The problem is like find any one of the local maximum in the array. The key point here is that since num[i] ≠ num[i+1], we are guaranteed to find one local maximum. The reason is that if the array is in ascending order, then the last element is the peak element. If the array is in descending order, then the first element is the peak element. Otherwise, there is some element in the array that breaks the order, so there must exist a peak element. For example, 1 3 4 5 2 6 7, then 5 and 7 is peak element.
The most straightforward way to solve this problem is using sequential search. Every time, we compare the element with the previous element. If it is smaller than the previous element, then the previous element must be one of the valid peak element. If we search the whole array and cannot find one that is smaller than its previous element, then the whole array is sorted in ascending order, the last element is the peak element.
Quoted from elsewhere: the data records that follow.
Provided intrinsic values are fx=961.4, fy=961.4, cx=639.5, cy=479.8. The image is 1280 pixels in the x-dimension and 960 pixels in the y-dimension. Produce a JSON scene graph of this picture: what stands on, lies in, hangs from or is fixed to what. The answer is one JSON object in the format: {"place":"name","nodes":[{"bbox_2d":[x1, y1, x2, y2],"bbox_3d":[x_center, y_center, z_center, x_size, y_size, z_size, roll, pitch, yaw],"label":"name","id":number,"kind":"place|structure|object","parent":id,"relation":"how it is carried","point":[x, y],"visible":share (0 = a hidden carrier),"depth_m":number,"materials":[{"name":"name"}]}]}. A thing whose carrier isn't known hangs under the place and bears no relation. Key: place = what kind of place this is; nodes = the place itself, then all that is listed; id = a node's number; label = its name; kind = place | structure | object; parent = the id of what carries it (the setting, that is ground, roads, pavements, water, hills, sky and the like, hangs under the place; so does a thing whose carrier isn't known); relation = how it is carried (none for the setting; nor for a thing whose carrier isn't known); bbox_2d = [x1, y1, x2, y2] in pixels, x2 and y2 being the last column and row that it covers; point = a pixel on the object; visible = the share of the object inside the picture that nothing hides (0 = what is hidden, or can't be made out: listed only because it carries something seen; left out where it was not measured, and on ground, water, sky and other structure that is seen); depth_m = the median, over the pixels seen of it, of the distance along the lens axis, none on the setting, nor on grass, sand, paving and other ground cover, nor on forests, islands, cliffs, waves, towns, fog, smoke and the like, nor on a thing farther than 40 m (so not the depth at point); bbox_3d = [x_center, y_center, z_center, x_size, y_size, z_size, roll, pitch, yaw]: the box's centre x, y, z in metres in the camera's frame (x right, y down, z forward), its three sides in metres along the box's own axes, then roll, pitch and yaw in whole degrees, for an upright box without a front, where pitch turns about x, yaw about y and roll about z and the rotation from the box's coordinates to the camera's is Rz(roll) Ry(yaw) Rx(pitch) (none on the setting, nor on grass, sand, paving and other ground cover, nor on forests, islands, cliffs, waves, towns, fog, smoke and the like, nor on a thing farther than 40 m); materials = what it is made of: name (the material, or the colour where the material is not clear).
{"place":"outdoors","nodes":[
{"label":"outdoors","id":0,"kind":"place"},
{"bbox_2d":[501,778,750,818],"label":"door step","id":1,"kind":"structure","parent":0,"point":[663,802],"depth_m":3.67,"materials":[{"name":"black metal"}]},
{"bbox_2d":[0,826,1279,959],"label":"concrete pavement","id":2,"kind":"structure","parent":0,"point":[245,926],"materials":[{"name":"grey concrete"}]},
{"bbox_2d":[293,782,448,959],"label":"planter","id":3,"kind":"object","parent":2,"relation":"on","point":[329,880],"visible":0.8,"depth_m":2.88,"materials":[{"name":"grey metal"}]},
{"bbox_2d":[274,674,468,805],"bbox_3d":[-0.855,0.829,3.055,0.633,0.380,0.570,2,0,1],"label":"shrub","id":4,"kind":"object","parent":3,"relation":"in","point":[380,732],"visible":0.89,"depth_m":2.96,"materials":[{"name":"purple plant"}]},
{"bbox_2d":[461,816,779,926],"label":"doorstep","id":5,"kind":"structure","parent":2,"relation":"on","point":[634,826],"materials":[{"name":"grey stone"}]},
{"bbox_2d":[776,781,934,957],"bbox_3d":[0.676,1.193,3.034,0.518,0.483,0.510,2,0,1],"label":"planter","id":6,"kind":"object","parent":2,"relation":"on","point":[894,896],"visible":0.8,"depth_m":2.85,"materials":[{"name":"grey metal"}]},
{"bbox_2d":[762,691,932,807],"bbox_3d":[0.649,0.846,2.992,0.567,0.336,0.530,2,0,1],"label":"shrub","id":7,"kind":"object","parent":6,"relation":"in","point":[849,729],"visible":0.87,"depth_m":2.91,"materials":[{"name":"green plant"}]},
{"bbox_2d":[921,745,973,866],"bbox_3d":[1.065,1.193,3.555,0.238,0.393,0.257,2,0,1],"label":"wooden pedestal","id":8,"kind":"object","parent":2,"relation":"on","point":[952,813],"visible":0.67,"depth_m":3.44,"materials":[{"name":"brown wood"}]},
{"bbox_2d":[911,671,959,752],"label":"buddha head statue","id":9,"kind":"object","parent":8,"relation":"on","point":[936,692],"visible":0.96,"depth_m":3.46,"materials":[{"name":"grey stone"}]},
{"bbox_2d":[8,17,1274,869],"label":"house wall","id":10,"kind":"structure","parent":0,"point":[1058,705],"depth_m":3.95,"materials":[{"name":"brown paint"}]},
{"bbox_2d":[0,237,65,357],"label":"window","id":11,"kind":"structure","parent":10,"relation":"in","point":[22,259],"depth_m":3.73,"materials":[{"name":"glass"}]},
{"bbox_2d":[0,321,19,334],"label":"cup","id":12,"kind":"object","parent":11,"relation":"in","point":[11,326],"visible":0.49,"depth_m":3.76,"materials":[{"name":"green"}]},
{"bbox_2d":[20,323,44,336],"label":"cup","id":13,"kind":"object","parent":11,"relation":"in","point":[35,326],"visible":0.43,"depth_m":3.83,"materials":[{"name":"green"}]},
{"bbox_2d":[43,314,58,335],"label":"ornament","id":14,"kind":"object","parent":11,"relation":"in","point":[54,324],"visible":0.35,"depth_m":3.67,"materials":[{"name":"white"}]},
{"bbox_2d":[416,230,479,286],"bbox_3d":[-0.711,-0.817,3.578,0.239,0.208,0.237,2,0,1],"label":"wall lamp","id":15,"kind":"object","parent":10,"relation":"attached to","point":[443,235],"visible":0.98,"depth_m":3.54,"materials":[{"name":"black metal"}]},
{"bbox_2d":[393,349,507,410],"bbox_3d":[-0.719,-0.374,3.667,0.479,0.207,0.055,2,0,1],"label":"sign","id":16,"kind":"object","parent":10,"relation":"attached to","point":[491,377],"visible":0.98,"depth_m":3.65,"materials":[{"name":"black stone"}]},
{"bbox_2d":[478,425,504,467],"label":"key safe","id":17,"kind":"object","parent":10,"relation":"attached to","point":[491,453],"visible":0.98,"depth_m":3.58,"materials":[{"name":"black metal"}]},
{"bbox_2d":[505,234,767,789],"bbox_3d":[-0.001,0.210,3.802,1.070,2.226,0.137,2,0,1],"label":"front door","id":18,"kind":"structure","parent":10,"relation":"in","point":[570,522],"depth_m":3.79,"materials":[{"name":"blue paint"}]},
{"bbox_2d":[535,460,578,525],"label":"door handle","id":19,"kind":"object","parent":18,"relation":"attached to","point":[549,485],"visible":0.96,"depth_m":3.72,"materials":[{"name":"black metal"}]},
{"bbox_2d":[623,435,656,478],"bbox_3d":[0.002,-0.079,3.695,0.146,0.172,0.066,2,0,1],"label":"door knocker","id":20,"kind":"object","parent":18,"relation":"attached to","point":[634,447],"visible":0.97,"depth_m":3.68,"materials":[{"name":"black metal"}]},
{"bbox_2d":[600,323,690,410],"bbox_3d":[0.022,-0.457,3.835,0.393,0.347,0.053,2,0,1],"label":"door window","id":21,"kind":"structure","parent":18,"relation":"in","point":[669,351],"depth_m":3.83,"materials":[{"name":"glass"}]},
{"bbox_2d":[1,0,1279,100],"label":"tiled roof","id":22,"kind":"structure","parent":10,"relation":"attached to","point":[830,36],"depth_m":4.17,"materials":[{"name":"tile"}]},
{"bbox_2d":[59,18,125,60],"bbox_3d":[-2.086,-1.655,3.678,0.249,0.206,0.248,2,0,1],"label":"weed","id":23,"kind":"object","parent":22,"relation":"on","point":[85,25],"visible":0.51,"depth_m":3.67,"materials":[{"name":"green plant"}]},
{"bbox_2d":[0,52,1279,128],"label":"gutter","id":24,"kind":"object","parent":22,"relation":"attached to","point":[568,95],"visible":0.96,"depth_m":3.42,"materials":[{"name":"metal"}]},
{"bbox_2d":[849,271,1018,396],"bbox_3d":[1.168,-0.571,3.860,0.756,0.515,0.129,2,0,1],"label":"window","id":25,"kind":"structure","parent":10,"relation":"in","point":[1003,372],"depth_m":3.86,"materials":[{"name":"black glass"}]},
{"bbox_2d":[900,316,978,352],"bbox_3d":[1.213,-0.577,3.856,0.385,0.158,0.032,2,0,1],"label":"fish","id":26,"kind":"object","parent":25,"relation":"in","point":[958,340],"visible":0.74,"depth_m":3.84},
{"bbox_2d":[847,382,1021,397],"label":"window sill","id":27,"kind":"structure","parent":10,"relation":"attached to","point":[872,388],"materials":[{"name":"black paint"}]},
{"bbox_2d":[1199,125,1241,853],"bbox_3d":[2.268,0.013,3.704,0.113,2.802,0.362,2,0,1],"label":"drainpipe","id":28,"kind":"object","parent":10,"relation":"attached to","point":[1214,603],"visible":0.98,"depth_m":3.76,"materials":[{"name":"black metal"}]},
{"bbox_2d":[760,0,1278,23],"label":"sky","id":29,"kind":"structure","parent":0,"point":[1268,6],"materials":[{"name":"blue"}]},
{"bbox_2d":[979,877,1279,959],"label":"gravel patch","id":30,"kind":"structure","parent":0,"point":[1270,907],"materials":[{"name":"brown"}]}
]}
For instance, 1 2 3 2, 2 is a peak element; 3 2 4 5, 3 is a peak element; 1 2 3 4 5, 5 is a peak element.
Time: O(N)
Space: O(1)
public class Solution {
public int findPeakElement(int[] num) {
for (int i = 1; i < num.length; ++i) {
if (num[i] < num[i - 1]) {
return i - 1;
}
}
return num.length - 1;
}
}
We can improve this method by using binary search, if the mid element is larger than its next element, there must exists a peak element in the first half (including the mid element). The reason is that if the fist half is in ascending order, the mid element is the peak element. Otherwise, there is some element breaks the order, and so we can find a peak element. If the mid element is smaller than the next element, we can find that a peak element in the second half (excluding the mid element).
For instance, 1 2 3 2 4, 3 is greater than its next element 2, so there must be a peak element in [1 2 3], which is 3(greater than previous 2 and next 2); 1 4 3 2 4, the peak element in [1 4 3] is 4; 1 2 3 4 5, the peak element in [4 5] is 5; 1 2 3 5 4, the peak element in [5 4] is 5.
Time: O(logN)
Space: O(1)
public class Solution {
public int findPeakElement(int[] nums) {
int start = 0;
int end = nums.length - 1;
while (start < end) {
int mid = start + (end - start) / 2;
// since start < end, mid is at most nums.length - 2
if (nums[mid] > nums[mid + 1]) {
end = mid;
} else {
start = mid + 1;
}
}
return start;
}
}